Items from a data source
• • • • • • •

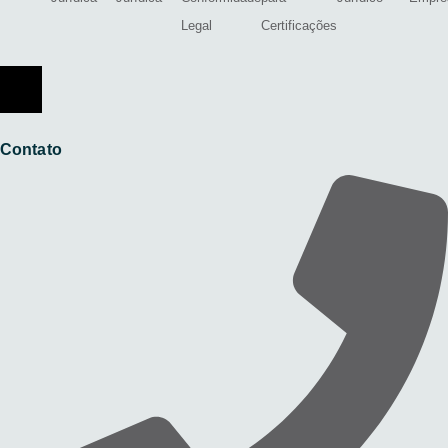
Legal
Certificações
Menu de alternância de hambúrguer
Contato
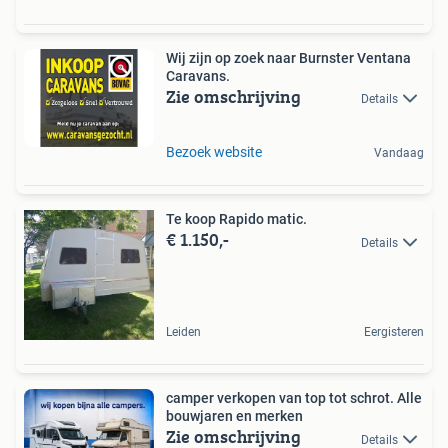
Wij zijn op zoek naar Burnster Ventana
Caravans.
Zie omschrijving
Details
Bezoek website
Vandaag
Te koop Rapido matic.
€ 1.150,-
Details
Leiden
Eergisteren
camper verkopen van top tot schrot. Alle
bouwjaren en merken
Zie omschrijving
Details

• • • • • • •

Instructions to follow —
Transcribe every line of the records above without any change, leaving the pictures out of your answer.

Response below —
Legal
Certificações
Menu de alternância de hambúrguer
Contato
Wij zijn op zoek naar Burnster Ventana
Caravans.
Zie omschrijving
Details
Bezoek website
Vandaag
Te koop Rapido matic.
€ 1.150,-
Details
Leiden
Eergisteren
camper verkopen van top tot schrot. Alle
bouwjaren en merken
Zie omschrijving
Details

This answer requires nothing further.